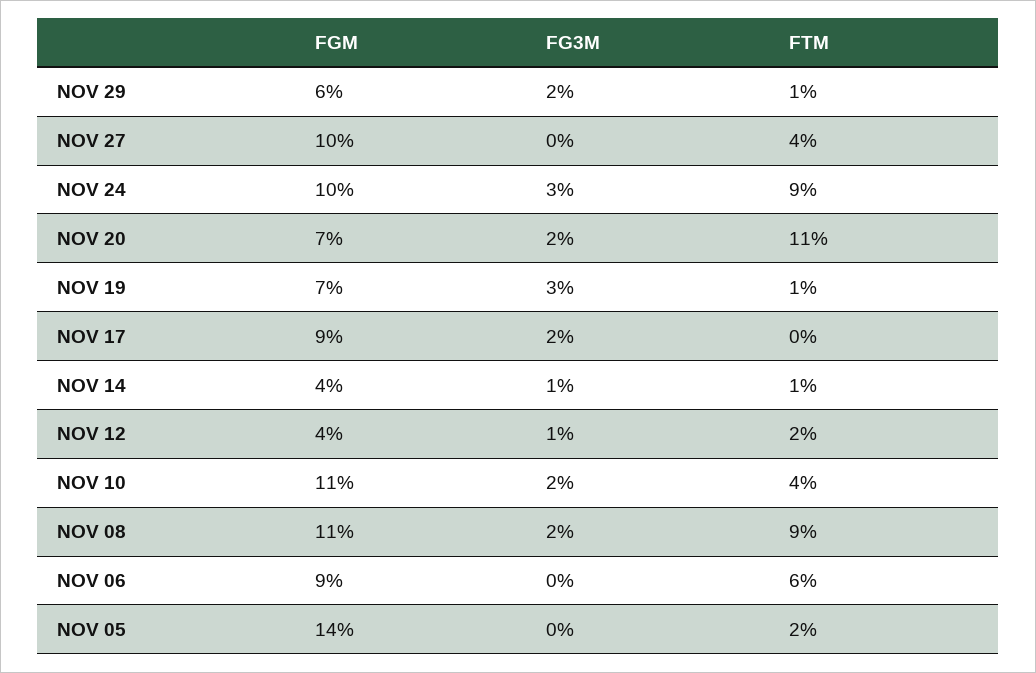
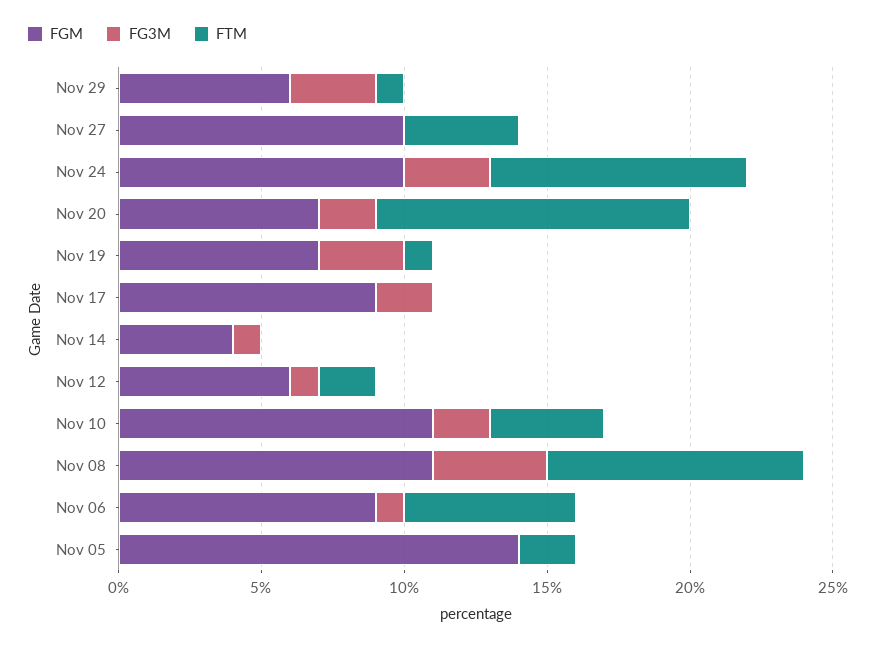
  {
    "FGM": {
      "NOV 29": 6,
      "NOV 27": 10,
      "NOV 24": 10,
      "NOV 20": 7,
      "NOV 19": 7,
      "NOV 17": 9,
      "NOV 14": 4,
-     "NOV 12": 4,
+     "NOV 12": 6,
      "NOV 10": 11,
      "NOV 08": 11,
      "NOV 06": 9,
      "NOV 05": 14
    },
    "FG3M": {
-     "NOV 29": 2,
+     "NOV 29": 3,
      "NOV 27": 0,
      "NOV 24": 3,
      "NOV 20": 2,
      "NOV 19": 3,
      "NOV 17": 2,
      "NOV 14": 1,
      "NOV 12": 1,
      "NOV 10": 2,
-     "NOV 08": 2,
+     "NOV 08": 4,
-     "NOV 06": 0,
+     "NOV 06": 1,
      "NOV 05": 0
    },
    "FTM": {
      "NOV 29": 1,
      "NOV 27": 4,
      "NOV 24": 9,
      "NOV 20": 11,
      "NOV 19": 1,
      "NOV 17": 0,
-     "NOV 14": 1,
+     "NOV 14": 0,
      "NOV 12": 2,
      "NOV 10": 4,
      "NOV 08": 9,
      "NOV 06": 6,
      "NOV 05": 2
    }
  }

========

▶ Task goal: Excluding the pictures, reproduce every entry exactly as given.

▶ Exercise result:
  {
    "FGM": {
      "NOV 29": 6,
      "NOV 27": 10,
      "NOV 24": 10,
      "NOV 20": 7,
      "NOV 19": 7,
      "NOV 17": 9,
      "NOV 14": 4,
-     "NOV 12": 4,
+     "NOV 12": 6,
      "NOV 10": 11,
      "NOV 08": 11,
      "NOV 06": 9,
      "NOV 05": 14
    },
    "FG3M": {
-     "NOV 29": 2,
+     "NOV 29": 3,
      "NOV 27": 0,
      "NOV 24": 3,
      "NOV 20": 2,
      "NOV 19": 3,
      "NOV 17": 2,
      "NOV 14": 1,
      "NOV 12": 1,
      "NOV 10": 2,
-     "NOV 08": 2,
+     "NOV 08": 4,
-     "NOV 06": 0,
+     "NOV 06": 1,
      "NOV 05": 0
    },
    "FTM": {
      "NOV 29": 1,
      "NOV 27": 4,
      "NOV 24": 9,
      "NOV 20": 11,
      "NOV 19": 1,
      "NOV 17": 0,
-     "NOV 14": 1,
+     "NOV 14": 0,
      "NOV 12": 2,
      "NOV 10": 4,
      "NOV 08": 9,
      "NOV 06": 6,
      "NOV 05": 2
    }
  }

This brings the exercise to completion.